A saúde mental corporativa entrou definitivamente na agenda estratégica das empresas, e ignorar esse movimento pode custar caro.
Burnout, ansiedade e outros transtornos relacionados ao trabalho passaram a gerar impactos diretos em encargos previdenciários, ações trabalhistas, indicadores internos e responsabilidades da empresa perante órgãos fiscalizadores.
Mais do que uma pauta de RH, o tema agora envolve gestão de risco, compliance e governança corporativa.
Saúde mental deixou de ser subjetiva e virou custo e risco jurídico. Metas abusivas, jornadas extensas, hiperconectividade e liderança despreparada passam a ter o mesmo tratamento jurídico de riscos físicos e químicos. O que antes era tema de cultura virou linha de custo.
Como o custo dobra
Quando o INSS reconhece nexo entre transtorno mental e trabalho (NTEP), o Fator Acidentário de Prevenção (FAP) sobe. O resultado: o tributo do RAT pode dobrar.
Em folhas de grande porte, isso representa milhões em incidência adicional por ano.

Listagem exibida:
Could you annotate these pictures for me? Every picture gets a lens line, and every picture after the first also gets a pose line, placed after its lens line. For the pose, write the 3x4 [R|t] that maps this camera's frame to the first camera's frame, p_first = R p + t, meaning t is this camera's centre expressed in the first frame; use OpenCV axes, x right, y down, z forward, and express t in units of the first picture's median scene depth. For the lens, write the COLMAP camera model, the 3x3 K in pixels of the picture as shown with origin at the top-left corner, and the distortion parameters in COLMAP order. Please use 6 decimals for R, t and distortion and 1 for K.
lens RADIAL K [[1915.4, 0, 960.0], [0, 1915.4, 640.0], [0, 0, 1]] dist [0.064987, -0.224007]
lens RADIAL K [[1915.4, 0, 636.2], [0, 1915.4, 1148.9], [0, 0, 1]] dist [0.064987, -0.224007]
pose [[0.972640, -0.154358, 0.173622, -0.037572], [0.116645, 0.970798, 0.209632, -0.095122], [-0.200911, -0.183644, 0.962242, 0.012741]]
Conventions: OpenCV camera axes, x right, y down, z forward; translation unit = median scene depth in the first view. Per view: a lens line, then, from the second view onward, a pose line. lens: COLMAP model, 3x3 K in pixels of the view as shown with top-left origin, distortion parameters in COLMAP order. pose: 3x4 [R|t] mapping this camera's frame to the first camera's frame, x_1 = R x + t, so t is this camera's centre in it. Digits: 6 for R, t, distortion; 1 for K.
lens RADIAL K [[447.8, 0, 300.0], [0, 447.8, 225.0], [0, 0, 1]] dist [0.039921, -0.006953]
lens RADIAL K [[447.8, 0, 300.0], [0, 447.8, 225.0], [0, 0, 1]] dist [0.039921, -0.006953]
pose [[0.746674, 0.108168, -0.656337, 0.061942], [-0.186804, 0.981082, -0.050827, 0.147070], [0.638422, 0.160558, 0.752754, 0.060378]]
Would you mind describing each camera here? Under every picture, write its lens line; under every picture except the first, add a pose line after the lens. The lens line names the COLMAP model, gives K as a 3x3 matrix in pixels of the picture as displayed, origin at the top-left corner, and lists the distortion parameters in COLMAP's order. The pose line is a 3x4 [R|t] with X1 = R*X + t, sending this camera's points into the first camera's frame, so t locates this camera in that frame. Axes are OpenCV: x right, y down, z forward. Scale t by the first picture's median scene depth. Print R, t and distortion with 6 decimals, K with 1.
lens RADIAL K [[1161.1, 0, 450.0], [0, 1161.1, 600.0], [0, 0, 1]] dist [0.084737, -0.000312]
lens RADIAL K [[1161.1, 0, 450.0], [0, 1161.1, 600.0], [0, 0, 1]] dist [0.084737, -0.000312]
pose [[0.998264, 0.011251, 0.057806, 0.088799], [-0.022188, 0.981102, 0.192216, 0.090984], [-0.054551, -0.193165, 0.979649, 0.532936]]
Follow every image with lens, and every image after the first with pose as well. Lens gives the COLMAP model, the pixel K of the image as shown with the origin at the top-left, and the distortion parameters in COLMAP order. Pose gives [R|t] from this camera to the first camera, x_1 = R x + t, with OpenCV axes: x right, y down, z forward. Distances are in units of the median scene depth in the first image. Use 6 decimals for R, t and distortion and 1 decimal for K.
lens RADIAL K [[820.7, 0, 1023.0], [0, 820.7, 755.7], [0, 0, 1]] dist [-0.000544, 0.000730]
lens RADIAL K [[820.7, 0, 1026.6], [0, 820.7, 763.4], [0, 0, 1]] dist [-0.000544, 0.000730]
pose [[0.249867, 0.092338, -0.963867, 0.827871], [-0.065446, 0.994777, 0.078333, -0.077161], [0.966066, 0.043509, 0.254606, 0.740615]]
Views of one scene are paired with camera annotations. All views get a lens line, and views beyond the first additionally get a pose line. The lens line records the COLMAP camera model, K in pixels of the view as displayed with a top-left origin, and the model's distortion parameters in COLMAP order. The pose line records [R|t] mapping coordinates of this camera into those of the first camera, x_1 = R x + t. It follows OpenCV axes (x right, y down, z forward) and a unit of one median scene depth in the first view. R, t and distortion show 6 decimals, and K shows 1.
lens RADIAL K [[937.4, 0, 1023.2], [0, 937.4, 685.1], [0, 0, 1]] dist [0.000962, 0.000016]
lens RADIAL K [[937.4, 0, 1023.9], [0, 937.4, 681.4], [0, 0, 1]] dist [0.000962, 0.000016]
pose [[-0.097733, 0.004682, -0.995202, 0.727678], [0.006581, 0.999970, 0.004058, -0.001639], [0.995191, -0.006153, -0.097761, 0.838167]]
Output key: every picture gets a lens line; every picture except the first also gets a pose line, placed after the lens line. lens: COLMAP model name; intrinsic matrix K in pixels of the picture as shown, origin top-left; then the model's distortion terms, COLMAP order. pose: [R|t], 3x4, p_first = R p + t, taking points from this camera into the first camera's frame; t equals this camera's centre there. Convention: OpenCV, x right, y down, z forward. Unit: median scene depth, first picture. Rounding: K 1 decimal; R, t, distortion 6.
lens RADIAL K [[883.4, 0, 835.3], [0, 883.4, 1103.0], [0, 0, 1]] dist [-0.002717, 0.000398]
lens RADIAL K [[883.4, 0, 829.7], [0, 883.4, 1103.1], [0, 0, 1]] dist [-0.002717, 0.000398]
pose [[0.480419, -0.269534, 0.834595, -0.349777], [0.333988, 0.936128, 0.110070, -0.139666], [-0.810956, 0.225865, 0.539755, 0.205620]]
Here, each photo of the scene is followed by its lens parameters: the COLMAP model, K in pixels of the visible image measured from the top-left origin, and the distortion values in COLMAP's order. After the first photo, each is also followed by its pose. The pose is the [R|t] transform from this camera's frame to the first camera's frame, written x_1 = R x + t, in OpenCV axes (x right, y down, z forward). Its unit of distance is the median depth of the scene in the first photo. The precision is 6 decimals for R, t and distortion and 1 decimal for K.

Lista de atividades:
1: Indique se cada afirmação abaixo está de acordo com o texto sobre saúde mental corporativa. Responda sim ou não e cite, sem alterações, as palavras do texto que decidem a questão.
(a) O texto trata a saúde mental corporativa apenas como uma pauta de RH.
(b) O reconhecimento do nexo entre transtorno mental e trabalho pelo INSS faz o FAP subir.
(c) O tributo do RAT pode triplicar.
2: Dê continuidade ao texto sobre saúde mental corporativa, começando logo depois da última frase.

Resultados das tarefas:
1:
(a) Não: "Mais do que uma pauta de RH, o tema agora envolve gestão de risco, compliance e governança corporativa."
(b) Sim: "Quando o INSS reconhece nexo entre transtorno mental e trabalho (NTEP), o Fator Acidentário de Prevenção (FAP) sobe."
(c) Não: "o tributo do RAT pode dobrar."

2:
O passivo que não entra no relatório
Além do tributo, há três frentes de exposição silenciosa:
- Presunção de culpa em ações trabalhistas;
- Inversão do ônus da prova em casos de Burnout;
- Responsabilização civil por falha preventiva, com base em PGR omisso.
Nenhuma dessas linhas aparece no balanço. Todas pesam no caixa.
Fiscalização digital
A fiscalização também evoluiu. Dados do eSocial e do INSS já permitem identificar padrões de adoecimento e gerar autuações de forma remota e preditiva.
O que a empresa precisa fazer
A adequação exige estrutura:
- Mapear riscos psicossociais;
- Integrar RH, jurídico e SST;
- Implementar plano de ação;
- Monitorar indicadores.
Não é mais opcional. É governança. Saúde mental corporativa passou a ser mensurável, auditável e exigível.
Ignorar esse cenário não é apenas um erro de gestão, é assumir um passivo jurídico relevante.